You are not selecting the locationnode based on the personnode, rather you are selecting it based on the valueof the node. The value is just a string and in this case, it can be used to formulate a predicate condition that selects the locationnode based on the value within ("Jim").

您不是location根据person节点选择节点，而是根据节点的值选择它。该值只是一个字符串，在这种情况下，它可用于制定一个谓词条件，该条件location根据（“Jim”）中的值选择节点。

I am not very sure why you want refer location from personNode. Since, the name already exists in locationnode you can very well use the same to get the location node corresponding to 'Jim'.

我不太确定您为什么要从personNode. 由于该名称已存在于location节点中，因此您可以很好地使用它来获取与“Jim”对应的位置节点。

XPath would be: //location[name = 'Jim']

XmlNode locationNode = personNode.SelectSingleNode(".."); 

Should do it.

应该做。

I appreciate that your real XML document is more complex than your example, but one thing does strike me about it. It resembles a relational data store containing the following:

我很欣赏您真正的 XML 文档比您的示例更复杂，但有一件事确实让我印象深刻。它类似于包含以下内容的关系数据存储：

• A persontable with two columns - nameand age.
• A locationtable with two columns - nameand country.
• A 1-1 relationship between the two tables joining on the two namecolumns.

• 一个person包含两列的表 -name和age。
• 一个location包含两列的表 -name和country。
• 连接两name列的两个表之间的 1-1 关系。

With that in mind, the XPath becomes obvious. You just select on the primary key value of the table whose data you want.

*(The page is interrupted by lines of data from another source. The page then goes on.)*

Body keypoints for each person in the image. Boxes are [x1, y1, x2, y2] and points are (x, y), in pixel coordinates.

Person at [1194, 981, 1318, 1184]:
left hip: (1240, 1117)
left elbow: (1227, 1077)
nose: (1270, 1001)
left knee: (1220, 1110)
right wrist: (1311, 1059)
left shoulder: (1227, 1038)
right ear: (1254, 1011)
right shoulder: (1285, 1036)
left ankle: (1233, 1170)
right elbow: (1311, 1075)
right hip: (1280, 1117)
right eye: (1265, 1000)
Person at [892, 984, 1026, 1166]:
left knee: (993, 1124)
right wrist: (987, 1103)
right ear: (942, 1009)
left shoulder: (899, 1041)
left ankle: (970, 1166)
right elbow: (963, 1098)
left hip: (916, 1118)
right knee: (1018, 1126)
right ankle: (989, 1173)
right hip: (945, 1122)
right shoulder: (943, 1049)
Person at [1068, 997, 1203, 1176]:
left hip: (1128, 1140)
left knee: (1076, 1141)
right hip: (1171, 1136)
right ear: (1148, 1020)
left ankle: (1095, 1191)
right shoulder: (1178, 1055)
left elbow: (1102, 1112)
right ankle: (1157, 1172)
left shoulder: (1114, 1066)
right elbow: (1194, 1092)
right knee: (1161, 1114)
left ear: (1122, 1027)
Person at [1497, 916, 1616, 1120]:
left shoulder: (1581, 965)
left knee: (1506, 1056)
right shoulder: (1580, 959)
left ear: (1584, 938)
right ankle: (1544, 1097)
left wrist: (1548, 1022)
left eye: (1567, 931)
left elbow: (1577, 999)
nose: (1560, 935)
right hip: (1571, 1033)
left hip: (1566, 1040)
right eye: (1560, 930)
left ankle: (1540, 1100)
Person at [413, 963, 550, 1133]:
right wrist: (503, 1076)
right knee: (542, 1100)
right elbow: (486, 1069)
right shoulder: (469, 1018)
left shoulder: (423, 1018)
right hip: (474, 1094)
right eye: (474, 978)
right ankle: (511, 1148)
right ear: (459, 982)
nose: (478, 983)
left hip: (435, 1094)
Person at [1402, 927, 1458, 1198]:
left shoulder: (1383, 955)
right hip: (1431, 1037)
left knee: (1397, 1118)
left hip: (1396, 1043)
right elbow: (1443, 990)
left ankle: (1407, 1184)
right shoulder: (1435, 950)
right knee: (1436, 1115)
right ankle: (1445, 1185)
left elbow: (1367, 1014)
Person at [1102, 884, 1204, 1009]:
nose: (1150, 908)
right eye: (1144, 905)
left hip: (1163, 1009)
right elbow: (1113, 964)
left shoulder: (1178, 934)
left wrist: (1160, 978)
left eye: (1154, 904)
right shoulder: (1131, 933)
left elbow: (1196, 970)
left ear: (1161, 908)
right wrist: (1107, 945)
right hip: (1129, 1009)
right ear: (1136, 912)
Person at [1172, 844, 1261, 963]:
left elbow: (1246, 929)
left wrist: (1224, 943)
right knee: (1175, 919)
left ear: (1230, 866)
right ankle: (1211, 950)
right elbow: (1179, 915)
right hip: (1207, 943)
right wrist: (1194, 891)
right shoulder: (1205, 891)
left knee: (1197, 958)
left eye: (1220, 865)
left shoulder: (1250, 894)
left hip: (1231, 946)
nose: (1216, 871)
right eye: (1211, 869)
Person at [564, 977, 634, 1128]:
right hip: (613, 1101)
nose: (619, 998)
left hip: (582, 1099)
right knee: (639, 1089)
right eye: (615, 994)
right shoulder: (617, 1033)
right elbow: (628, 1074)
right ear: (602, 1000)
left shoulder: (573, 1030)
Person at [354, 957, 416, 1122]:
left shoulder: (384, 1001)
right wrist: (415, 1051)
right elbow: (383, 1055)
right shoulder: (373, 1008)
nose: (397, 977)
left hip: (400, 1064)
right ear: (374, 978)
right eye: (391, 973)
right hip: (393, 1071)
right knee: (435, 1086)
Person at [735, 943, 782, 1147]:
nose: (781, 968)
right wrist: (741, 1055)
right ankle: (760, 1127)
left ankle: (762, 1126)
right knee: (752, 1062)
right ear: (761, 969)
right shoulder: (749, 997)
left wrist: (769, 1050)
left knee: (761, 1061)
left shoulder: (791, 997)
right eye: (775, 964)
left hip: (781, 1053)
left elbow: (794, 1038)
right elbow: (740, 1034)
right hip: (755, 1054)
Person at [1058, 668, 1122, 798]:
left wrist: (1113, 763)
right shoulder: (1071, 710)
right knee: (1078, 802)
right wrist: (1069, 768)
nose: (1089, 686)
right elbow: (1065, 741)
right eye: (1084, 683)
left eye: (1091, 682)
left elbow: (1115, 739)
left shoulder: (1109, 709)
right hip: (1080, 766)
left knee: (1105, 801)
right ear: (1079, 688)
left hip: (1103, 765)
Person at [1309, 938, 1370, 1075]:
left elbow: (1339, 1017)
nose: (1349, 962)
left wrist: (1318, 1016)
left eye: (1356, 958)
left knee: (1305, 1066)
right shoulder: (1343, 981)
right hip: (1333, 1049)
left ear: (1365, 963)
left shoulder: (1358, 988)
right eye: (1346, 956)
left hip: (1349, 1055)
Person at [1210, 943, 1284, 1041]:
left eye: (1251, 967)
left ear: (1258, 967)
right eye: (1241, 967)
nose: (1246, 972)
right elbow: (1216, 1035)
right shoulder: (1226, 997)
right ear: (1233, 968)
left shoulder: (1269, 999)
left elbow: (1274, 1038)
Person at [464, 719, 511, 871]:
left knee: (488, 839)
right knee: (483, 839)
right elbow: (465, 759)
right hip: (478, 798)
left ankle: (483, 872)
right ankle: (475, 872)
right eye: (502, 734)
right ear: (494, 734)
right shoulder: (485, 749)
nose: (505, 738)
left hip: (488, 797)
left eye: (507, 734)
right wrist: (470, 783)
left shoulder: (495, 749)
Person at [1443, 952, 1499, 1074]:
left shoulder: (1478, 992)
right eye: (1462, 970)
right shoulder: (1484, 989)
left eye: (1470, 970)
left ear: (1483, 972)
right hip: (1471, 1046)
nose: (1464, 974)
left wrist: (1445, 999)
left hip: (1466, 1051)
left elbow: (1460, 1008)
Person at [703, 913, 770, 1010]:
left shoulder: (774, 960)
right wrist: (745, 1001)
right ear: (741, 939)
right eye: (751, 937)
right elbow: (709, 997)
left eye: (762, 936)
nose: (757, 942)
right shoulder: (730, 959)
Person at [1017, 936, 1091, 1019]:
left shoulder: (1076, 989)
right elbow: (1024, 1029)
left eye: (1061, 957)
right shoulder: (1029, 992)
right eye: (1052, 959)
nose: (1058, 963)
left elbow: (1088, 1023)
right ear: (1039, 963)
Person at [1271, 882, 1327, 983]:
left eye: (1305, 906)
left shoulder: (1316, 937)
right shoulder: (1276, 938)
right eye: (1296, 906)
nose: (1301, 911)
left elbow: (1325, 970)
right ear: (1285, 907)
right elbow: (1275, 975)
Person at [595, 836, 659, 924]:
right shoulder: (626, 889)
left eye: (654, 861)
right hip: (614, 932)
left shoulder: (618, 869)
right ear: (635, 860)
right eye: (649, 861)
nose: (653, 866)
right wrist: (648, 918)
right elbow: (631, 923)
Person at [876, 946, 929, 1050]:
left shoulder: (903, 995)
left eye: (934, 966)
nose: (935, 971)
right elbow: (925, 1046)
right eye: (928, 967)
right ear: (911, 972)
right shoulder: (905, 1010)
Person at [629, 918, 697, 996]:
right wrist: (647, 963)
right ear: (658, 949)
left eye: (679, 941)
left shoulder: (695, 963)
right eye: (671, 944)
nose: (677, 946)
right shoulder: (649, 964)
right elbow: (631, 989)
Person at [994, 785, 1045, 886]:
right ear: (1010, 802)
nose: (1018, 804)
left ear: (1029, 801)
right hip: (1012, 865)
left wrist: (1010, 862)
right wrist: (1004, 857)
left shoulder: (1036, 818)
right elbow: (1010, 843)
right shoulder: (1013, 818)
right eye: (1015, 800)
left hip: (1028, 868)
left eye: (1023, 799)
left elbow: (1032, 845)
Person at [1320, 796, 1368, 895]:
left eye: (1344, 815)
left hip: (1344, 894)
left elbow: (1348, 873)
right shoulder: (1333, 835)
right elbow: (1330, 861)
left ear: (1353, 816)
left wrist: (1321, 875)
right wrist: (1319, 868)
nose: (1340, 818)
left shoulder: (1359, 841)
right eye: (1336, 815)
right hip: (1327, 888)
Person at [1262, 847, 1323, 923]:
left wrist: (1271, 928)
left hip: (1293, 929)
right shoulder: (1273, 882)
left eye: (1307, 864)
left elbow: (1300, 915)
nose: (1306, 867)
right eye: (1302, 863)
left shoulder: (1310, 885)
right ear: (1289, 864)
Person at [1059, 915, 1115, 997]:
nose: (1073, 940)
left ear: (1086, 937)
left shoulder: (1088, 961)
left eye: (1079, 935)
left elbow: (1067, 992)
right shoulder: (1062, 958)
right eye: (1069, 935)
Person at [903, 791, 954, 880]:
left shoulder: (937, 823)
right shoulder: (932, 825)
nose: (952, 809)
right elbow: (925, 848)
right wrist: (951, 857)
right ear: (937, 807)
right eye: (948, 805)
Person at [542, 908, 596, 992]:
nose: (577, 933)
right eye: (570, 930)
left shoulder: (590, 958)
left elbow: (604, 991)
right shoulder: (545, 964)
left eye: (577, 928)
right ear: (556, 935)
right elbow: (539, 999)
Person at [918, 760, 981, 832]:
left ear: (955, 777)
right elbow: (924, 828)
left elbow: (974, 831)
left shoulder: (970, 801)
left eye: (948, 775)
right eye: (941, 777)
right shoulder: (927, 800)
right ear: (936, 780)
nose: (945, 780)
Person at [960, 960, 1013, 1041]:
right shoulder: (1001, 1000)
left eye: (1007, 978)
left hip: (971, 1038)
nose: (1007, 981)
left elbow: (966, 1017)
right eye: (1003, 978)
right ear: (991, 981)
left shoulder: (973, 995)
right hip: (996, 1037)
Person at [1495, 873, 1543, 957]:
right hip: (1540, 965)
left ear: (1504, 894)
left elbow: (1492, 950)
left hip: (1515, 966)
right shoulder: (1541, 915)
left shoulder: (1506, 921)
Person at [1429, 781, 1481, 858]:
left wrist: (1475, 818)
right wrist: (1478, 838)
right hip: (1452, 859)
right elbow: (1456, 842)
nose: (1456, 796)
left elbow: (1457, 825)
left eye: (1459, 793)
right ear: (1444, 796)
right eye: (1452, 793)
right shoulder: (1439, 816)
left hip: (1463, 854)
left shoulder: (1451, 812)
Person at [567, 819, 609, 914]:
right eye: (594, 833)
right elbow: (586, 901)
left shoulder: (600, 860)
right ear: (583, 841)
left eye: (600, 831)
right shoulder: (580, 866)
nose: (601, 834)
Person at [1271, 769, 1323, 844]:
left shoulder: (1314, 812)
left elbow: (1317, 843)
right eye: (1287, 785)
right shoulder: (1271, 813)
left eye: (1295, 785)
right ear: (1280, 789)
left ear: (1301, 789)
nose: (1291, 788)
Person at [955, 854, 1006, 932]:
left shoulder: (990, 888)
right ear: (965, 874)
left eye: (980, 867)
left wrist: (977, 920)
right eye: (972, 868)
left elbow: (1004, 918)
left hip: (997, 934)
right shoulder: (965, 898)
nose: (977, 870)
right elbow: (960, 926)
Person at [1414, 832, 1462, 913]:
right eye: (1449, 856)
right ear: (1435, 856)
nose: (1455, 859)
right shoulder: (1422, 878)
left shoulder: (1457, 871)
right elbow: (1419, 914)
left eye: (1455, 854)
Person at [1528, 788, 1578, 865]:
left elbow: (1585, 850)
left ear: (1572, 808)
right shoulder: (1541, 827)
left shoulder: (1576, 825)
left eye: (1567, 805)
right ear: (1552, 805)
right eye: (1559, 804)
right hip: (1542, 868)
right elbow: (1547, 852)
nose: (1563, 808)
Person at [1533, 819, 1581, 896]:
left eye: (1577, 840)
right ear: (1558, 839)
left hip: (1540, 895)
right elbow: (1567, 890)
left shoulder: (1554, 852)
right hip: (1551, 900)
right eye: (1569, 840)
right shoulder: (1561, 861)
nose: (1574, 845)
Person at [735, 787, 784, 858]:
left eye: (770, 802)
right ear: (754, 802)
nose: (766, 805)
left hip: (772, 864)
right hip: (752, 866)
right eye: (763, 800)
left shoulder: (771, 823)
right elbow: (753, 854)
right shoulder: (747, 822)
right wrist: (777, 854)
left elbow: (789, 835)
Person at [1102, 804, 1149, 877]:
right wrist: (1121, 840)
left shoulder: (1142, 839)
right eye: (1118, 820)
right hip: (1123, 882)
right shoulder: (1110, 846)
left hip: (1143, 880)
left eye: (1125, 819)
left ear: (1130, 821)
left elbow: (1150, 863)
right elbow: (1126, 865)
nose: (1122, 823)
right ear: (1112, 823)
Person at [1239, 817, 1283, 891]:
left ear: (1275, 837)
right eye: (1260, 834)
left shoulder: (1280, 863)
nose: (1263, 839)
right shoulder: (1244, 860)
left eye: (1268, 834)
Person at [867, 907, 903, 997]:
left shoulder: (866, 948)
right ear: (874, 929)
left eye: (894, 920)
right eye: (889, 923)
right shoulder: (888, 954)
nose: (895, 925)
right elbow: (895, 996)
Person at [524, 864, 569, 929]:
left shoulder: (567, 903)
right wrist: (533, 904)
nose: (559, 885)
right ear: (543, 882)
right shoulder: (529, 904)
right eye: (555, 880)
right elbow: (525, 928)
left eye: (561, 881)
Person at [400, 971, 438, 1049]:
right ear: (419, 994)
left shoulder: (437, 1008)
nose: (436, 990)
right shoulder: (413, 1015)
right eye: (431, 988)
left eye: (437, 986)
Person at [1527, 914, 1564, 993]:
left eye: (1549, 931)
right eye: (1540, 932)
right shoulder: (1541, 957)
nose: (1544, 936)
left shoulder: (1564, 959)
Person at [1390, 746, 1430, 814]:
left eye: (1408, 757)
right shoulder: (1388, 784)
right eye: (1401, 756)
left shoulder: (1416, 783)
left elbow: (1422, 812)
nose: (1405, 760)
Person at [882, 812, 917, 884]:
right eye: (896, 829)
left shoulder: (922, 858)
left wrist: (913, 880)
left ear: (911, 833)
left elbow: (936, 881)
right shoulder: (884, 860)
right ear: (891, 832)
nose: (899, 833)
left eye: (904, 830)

考虑到这一点，XPath 变得显而易见。您只需选择所需数据的表的主键值。

//location[name = 'Jim']

I know that aJ already proposed that solution, and it was rejected, but if you generalise the idea to the real XML schema, you get this:

我知道 aJ 已经提出了这个解决方案，但被拒绝了，但是如果你将这个想法推广到真正的 XML 模式，你会得到这个：

//real_2nd_table_name[real_2nd_pk_column_name_1 = real_1st_pk_column_value_1 and real_2nd_pk_column_name_2 = real_1st_pk_column_value_2 and real_2nd_pk_column_name_3 = real_1st_pk_column_value_3 ...]

In other words:

换句话说：

1. You already know the PK values used to find the row in the first table.
2. You know how the two tables are related.
3. Therefore you should be able to work out how to express a PK query on the second table using the same values that you would have used to select the row in the first table.

1. 您已经知道用于在第一个表中查找行的 PK 值。
2. 你知道这两个表是如何相关的。
3. 因此，您应该能够计算出如何使用与在第一个表中选择行时相同的值在第二个表上表达 PK 查询。